Published: 00:00, 03 September 2014 |
Updated: 14:12, 03 September 2014
In a missive to transport minister John Hayes, he called for signals to be put out of action for a three-week trial period.
Mr Henderson said the temporary move would “prove or disprove whether turning off the lights would be a workable interim solution until funding is available for a more permanent solution”.
After the MP’s initial inquiry, Mr Hayes said: “The current configuration of the roundabout means that it would not be possible to simply turn off the lights.
“This is because while turning off the signals would improve journey times for some travellers, it would impact adversely on the safety of others.”
He said any scheme to remove the signals and address the safety issues “would not be able to be designed, funded and implemented in the immediate future”.
He also pointed to Stockbury Roundabout being key to improving road links between Kent’s ports and the M25.
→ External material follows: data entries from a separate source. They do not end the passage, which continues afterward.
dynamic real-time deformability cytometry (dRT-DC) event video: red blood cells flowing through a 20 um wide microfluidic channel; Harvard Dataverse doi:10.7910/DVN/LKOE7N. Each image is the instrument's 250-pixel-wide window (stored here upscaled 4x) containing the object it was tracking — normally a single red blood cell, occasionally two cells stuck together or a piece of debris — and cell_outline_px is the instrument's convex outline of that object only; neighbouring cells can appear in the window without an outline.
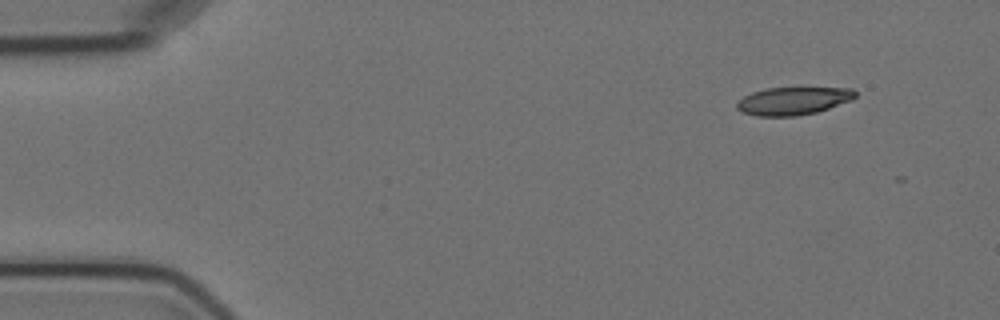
{"species": "Egyptian fruit bat (a non-hibernating species)", "species_latin": "Rousettus aegyptiacus", "temperature_condition": "cold", "stored_images_in_passage": 5, "camera_frame_rate_fps": 3000, "um_per_image_px": 0.085, "animal": {"sex": "female"}, "frame": {"image": 1, "passage_image": 1, "time_ms": 0.0, "image_size_px": [1000, 320], "cell_outline_px": [[856, 96], [852, 100], [816, 112], [796, 116], [756, 116], [744, 112], [736, 108], [736, 104], [744, 96], [752, 92], [768, 88], [852, 88], [856, 92]], "centroid_in_image_um": [67.42, 8.58], "position_along_channel_um": 17.6, "area_um2": 19.02}}
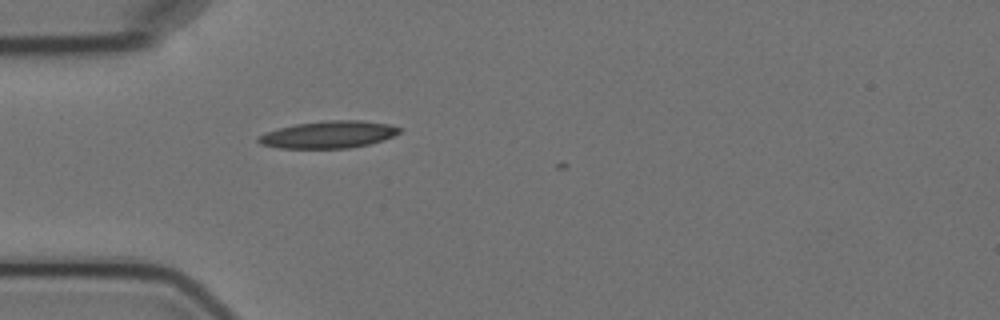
{"frame": {"image": 2, "passage_image": 4, "time_ms": 3.667, "image_size_px": [1000, 320], "cell_outline_px": [[404, 128], [400, 132], [392, 136], [368, 144], [348, 148], [276, 148], [260, 144], [256, 140], [256, 136], [280, 128], [296, 124], [328, 120], [360, 120], [388, 124]], "centroid_in_image_um": [27.9, 11.44], "position_along_channel_um": 57.1, "area_um2": 22.2}}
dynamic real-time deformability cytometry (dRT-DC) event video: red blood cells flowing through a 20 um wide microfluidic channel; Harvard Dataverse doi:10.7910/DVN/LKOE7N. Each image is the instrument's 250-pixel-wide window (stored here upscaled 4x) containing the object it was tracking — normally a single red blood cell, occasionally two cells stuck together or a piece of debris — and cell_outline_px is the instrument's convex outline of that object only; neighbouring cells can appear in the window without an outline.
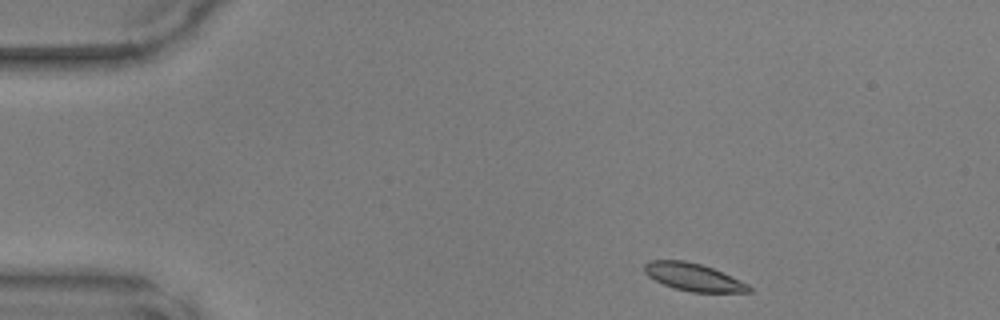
{"species": "common noctule bat (a hibernating species)", "species_latin": "Nyctalus noctula", "temperature_condition": "warm", "stored_images_in_passage": 42, "camera_frame_rate_fps": 3000, "um_per_image_px": 0.085, "animal": {"sex": "male", "body_mass_g": 17.9, "forearm_length_mm": 54.2}, "frame": {"image": 1, "passage_image": 1, "time_ms": 0.0, "image_size_px": [1000, 320], "cell_outline_px": [[752, 292], [692, 292], [676, 288], [664, 284], [648, 276], [644, 272], [644, 264], [648, 260], [684, 260], [700, 264], [712, 268], [748, 284], [752, 288]], "centroid_in_image_um": [58.92, 23.54], "position_along_channel_um": 26.1, "area_um2": 16.59}}
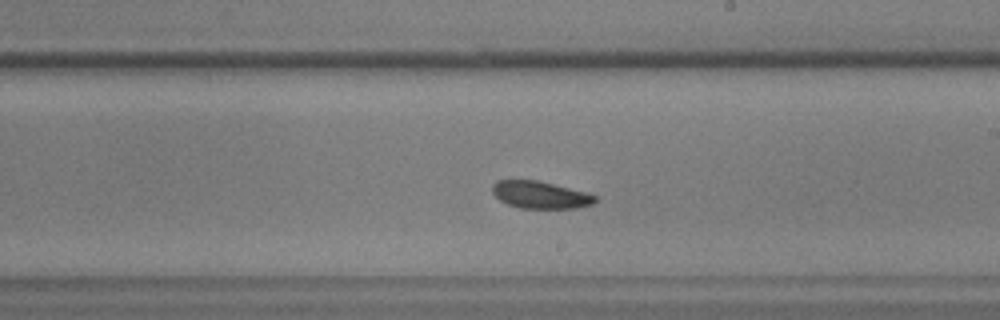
{"frame": {"image": 2, "passage_image": 22, "time_ms": 7.0, "image_size_px": [1000, 320], "cell_outline_px": [[600, 200], [592, 204], [576, 208], [520, 208], [508, 204], [500, 200], [492, 192], [492, 184], [496, 180], [540, 180], [584, 192], [596, 196]], "centroid_in_image_um": [45.92, 16.56], "position_along_channel_um": 243.1, "area_um2": 16.36}}
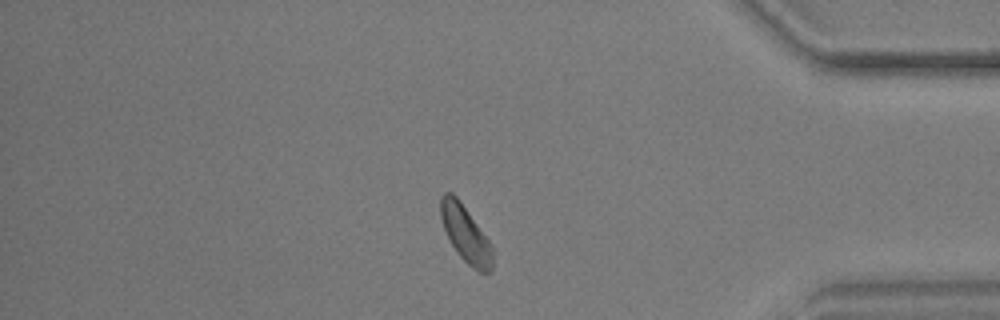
{"frame": {"image": 3, "passage_image": 35, "time_ms": 11.333, "image_size_px": [1000, 320], "cell_outline_px": [[492, 272], [480, 272], [472, 268], [456, 252], [444, 228], [440, 216], [440, 196], [444, 192], [452, 192], [456, 196], [492, 244]], "centroid_in_image_um": [39.57, 19.88], "position_along_channel_um": 395.6, "area_um2": 16.94}}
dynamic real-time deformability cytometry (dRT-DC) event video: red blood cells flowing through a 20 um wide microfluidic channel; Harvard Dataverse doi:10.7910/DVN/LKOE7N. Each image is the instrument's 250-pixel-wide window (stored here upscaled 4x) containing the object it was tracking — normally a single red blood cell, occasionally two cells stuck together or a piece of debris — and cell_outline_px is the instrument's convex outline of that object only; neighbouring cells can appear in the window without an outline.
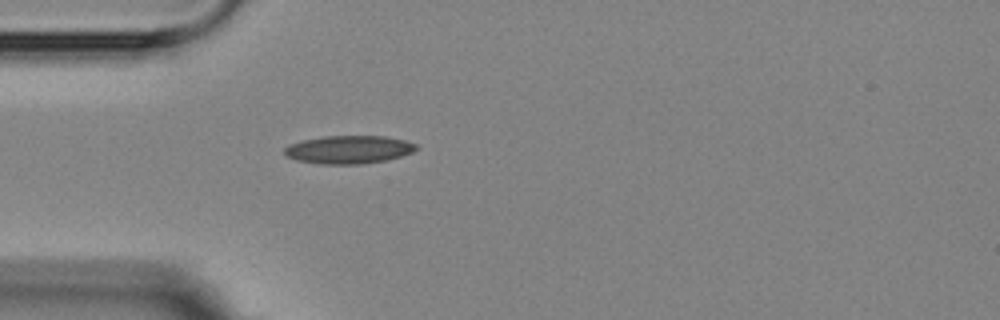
{"species": "Egyptian fruit bat (a non-hibernating species)", "species_latin": "Rousettus aegyptiacus", "temperature_condition": "room temperature", "stored_images_in_passage": 1, "camera_frame_rate_fps": 3000, "um_per_image_px": 0.085, "animal": {"sex": "female"}, "frame": {"image": 1, "passage_image": 1, "time_ms": 0.0, "image_size_px": [1000, 320], "cell_outline_px": [[420, 148], [412, 152], [400, 156], [384, 160], [360, 164], [320, 164], [296, 160], [284, 156], [284, 148], [288, 144], [300, 140], [324, 136], [384, 136], [404, 140], [416, 144]], "centroid_in_image_um": [29.59, 12.71], "position_along_channel_um": 55.4, "area_um2": 21.68}}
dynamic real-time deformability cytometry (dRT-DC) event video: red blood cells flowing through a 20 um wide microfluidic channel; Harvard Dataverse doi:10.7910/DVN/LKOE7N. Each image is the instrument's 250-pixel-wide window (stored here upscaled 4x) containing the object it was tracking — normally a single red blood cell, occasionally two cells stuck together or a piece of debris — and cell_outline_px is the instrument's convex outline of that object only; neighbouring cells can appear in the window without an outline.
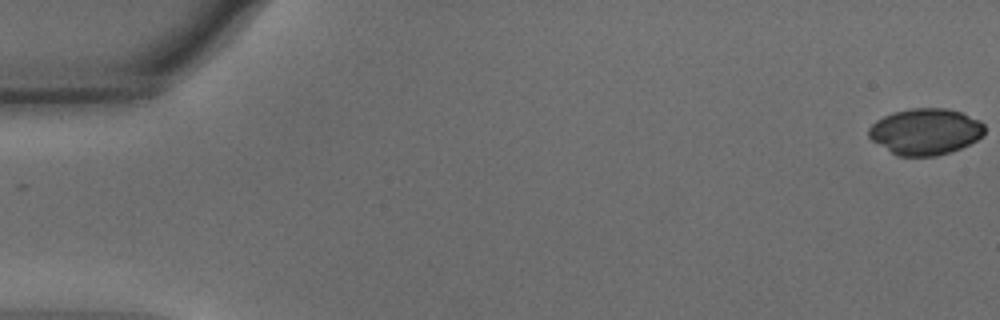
{"species": "common noctule bat (a hibernating species)", "species_latin": "Nyctalus noctula", "temperature_condition": "warm", "stored_images_in_passage": 54, "camera_frame_rate_fps": 3000, "um_per_image_px": 0.085, "animal": {"sex": "male", "body_mass_g": 15.6}, "frame": {"image": 1, "passage_image": 1, "time_ms": 0.0, "image_size_px": [1000, 320], "cell_outline_px": [[984, 132], [976, 140], [960, 148], [936, 156], [900, 156], [892, 152], [872, 140], [868, 136], [868, 128], [876, 120], [892, 112], [912, 108], [944, 108], [960, 112], [980, 120], [984, 124]], "centroid_in_image_um": [78.64, 11.17], "position_along_channel_um": 6.4, "area_um2": 30.98}}
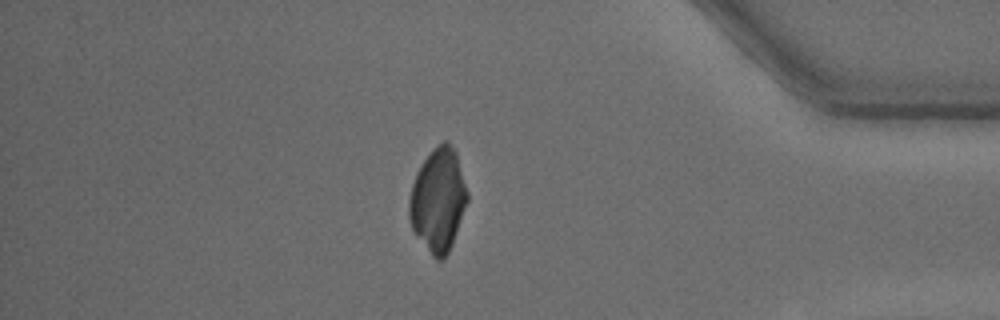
{"frame": {"image": 2, "passage_image": 47, "time_ms": 15.333, "image_size_px": [1000, 320], "cell_outline_px": [[468, 200], [452, 244], [448, 252], [440, 260], [436, 260], [432, 256], [416, 236], [408, 220], [408, 200], [412, 184], [416, 172], [424, 160], [444, 140], [448, 140], [456, 152], [468, 192]], "centroid_in_image_um": [37.22, 17.02], "position_along_channel_um": 398.0, "area_um2": 34.85}}
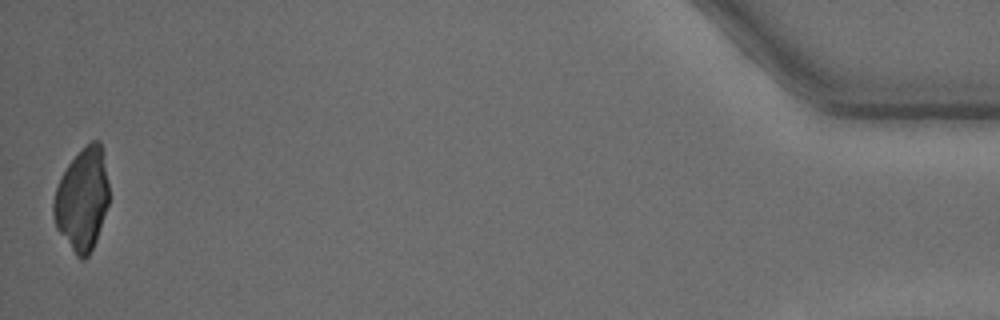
{"frame": {"image": 3, "passage_image": 54, "time_ms": 17.667, "image_size_px": [1000, 320], "cell_outline_px": [[108, 204], [96, 240], [88, 256], [84, 260], [80, 260], [76, 256], [56, 228], [52, 212], [52, 204], [56, 188], [60, 176], [68, 164], [92, 140], [100, 140], [108, 180]], "centroid_in_image_um": [6.97, 16.98], "position_along_channel_um": 428.2, "area_um2": 32.89}}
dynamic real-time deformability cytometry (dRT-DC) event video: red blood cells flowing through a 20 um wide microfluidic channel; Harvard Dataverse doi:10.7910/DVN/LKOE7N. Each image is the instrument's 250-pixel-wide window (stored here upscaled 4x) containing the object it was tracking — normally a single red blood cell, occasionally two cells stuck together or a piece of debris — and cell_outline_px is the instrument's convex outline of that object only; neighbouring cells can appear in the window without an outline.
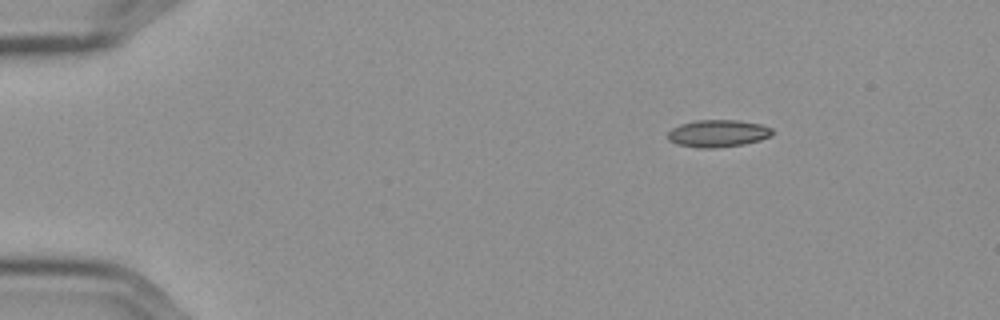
{"species": "Egyptian fruit bat (a non-hibernating species)", "species_latin": "Rousettus aegyptiacus", "temperature_condition": "cold", "stored_images_in_passage": 49, "camera_frame_rate_fps": 3000, "um_per_image_px": 0.085, "frame": {"image": 1, "passage_image": 1, "time_ms": 0.0, "image_size_px": [1000, 320], "cell_outline_px": [[772, 136], [760, 140], [744, 144], [712, 148], [700, 148], [676, 144], [668, 140], [668, 132], [672, 128], [680, 124], [696, 120], [740, 120], [760, 124], [772, 128]], "centroid_in_image_um": [61.02, 11.34], "position_along_channel_um": 24.0, "area_um2": 16.65}}
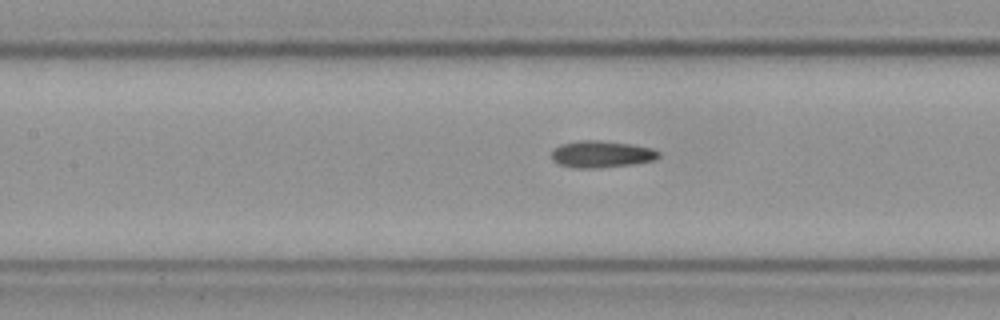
{"frame": {"image": 2, "passage_image": 19, "time_ms": 6.0, "image_size_px": [1000, 320], "cell_outline_px": [[660, 156], [652, 160], [632, 164], [600, 168], [576, 168], [560, 164], [552, 160], [552, 152], [560, 144], [580, 140], [600, 140], [632, 144], [652, 148], [660, 152]], "centroid_in_image_um": [51.13, 13.1], "position_along_channel_um": 156.3, "area_um2": 16.7}}
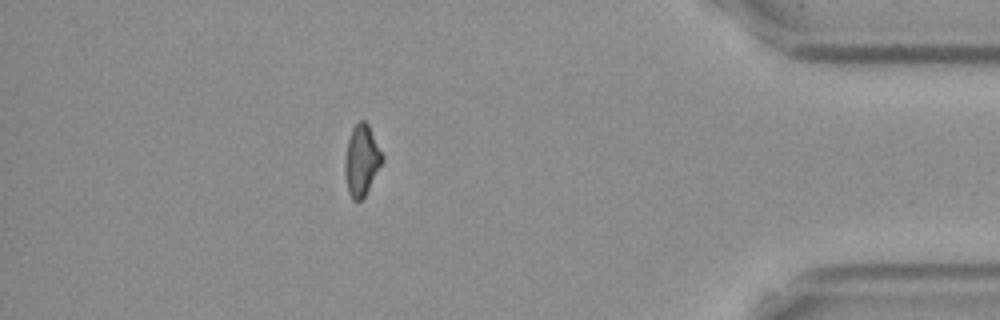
{"frame": {"image": 3, "passage_image": 43, "time_ms": 14.0, "image_size_px": [1000, 320], "cell_outline_px": [[384, 160], [364, 196], [360, 200], [352, 200], [348, 192], [344, 172], [344, 160], [348, 140], [352, 128], [360, 120], [364, 120], [368, 124], [384, 156]], "centroid_in_image_um": [30.73, 13.62], "position_along_channel_um": 404.5, "area_um2": 15.37}, "authors_computed_cell_mechanics": {"area_um2": 16.1262, "velocity_mm_per_s": 3.596, "shape_relaxation_time_tau1_ms": null, "shape_relaxation_time_tau2_ms": 4.9712, "deformation_change_tau1": null, "deformation_change_tau2": 0.1099}}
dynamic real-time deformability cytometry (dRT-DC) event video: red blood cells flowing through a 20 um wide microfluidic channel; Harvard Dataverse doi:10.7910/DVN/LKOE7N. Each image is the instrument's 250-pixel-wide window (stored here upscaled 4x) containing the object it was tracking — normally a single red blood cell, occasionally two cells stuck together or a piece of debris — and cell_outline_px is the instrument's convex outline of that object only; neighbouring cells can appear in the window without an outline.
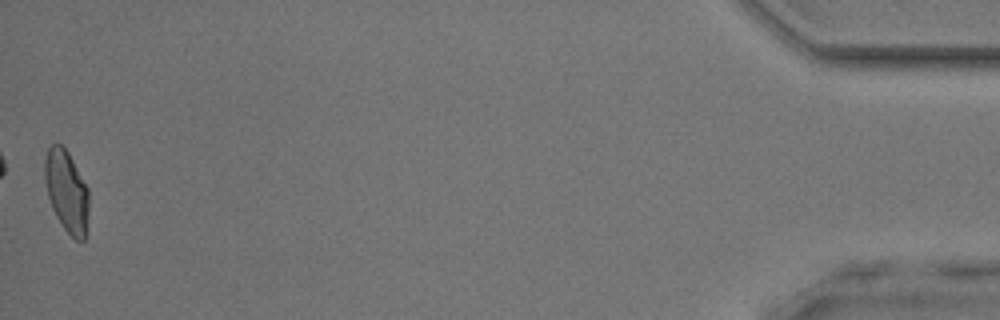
{"species": "common noctule bat (a hibernating species)", "species_latin": "Nyctalus noctula", "temperature_condition": "room temperature", "stored_images_in_passage": 40, "camera_frame_rate_fps": 3000, "um_per_image_px": 0.085, "animal": {"sex": "male", "body_mass_g": 17.9, "forearm_length_mm": 54.2}, "frame": {"image": 1, "passage_image": 40, "time_ms": 13.0, "image_size_px": [1000, 320], "cell_outline_px": [[88, 212], [84, 240], [76, 240], [64, 228], [56, 216], [52, 208], [48, 196], [44, 176], [44, 160], [48, 148], [52, 144], [60, 144], [68, 152], [88, 188]], "centroid_in_image_um": [5.65, 16.23], "position_along_channel_um": 429.6, "area_um2": 20.75}, "authors_computed_cell_mechanics": {"area_um2": 21.097, "velocity_mm_per_s": 4.2347, "shape_relaxation_time_tau1_ms": null, "shape_relaxation_time_tau2_ms": 1.1136, "deformation_change_tau1": null, "deformation_change_tau2": 0.0747}}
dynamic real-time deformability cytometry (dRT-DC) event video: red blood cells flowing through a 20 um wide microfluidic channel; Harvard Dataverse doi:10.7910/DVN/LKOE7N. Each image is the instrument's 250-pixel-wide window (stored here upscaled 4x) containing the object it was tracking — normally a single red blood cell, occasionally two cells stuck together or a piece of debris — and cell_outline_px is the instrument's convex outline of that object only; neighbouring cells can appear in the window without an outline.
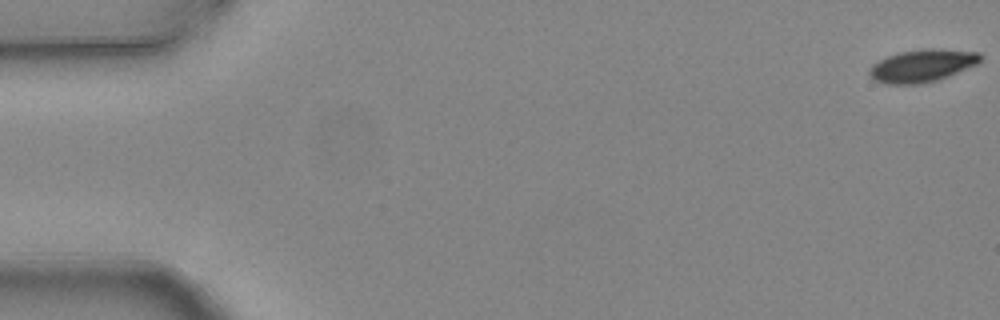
{"species": "common noctule bat (a hibernating species)", "species_latin": "Nyctalus noctula", "temperature_condition": "warm", "stored_images_in_passage": 5, "camera_frame_rate_fps": 3000, "um_per_image_px": 0.085, "animal": {"sex": "female", "body_mass_g": 24.6, "forearm_length_mm": 56.2}, "frame": {"image": 1, "passage_image": 1, "time_ms": 0.0, "image_size_px": [1000, 320], "cell_outline_px": [[984, 56], [976, 64], [948, 76], [936, 80], [920, 84], [884, 84], [876, 80], [868, 72], [872, 64], [888, 56], [900, 52], [924, 48], [932, 48], [980, 52]], "centroid_in_image_um": [78.4, 5.57], "position_along_channel_um": 6.6, "area_um2": 20.92}}
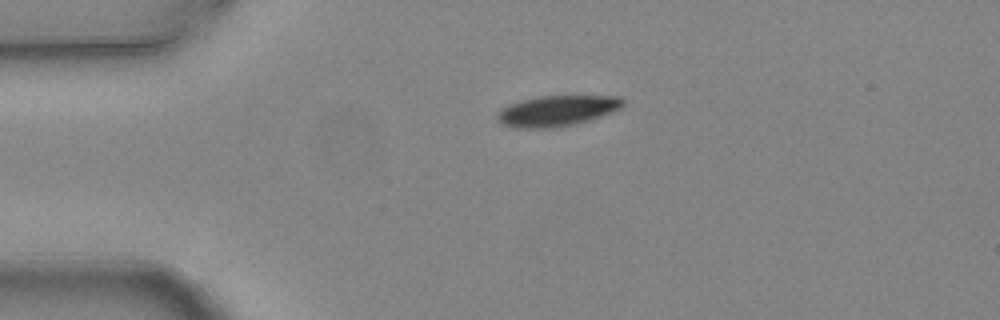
{"frame": {"image": 2, "passage_image": 4, "time_ms": 1.0, "image_size_px": [1000, 320], "cell_outline_px": [[624, 104], [620, 108], [612, 112], [576, 124], [556, 128], [516, 128], [500, 124], [496, 120], [496, 112], [508, 104], [520, 100], [540, 96], [620, 96], [624, 100]], "centroid_in_image_um": [47.29, 9.43], "position_along_channel_um": 37.7, "area_um2": 22.72}}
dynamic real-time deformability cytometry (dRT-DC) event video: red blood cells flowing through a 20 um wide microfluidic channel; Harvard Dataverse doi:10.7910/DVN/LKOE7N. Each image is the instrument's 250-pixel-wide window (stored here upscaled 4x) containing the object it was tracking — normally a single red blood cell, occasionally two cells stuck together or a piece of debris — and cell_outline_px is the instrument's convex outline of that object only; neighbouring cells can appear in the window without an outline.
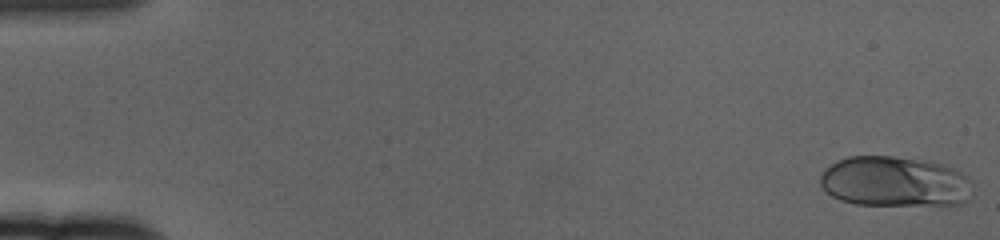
{"species": "human", "species_latin": "Homo sapiens", "temperature_condition": "cold", "stored_images_in_passage": 60, "camera_frame_rate_fps": 3000, "um_per_image_px": 0.085, "donor": {"sex": "female"}, "frame": {"image": 1, "passage_image": 1, "time_ms": 0.0, "image_size_px": [1000, 240], "cell_outline_px": [[972, 196], [964, 204], [856, 204], [840, 200], [824, 192], [820, 184], [820, 176], [836, 160], [848, 156], [892, 156], [928, 160], [944, 164], [960, 172], [972, 180]], "centroid_in_image_um": [76.08, 15.43], "position_along_channel_um": 8.9, "area_um2": 44.97}}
In his reply, Mr Henderson said he was “less than happy” with Mr Hayes’ response, which he claimed was a “regurgitation” of previous comments.
“In particular”, he said. “I simply do not accept that it is ‘not possible to simply turn off the lights because it would impact adversely on the safety of others’.
“Earlier this year the lights were turned off for a five-week period during which traffic flowed much more smoothly and there was not a single accident of which I’m aware.”
Mr Henderson also claimed it had not been explained why it wasn’t deemed necessary to install traffic lights “at the equally busy” M20/A249 roundabout.
“This is a very big issue in my constituency and the thousands of motorists who use the Stockbury Roundabout and witnessed the improvement when the lights were turned off earlier this year,” he said.
In suggesting a meeting between Mr Henderson and the Highways Agency, Mr Hayes said: “I believe this may be more productive than seeking to explain what are complex matters in a letter.”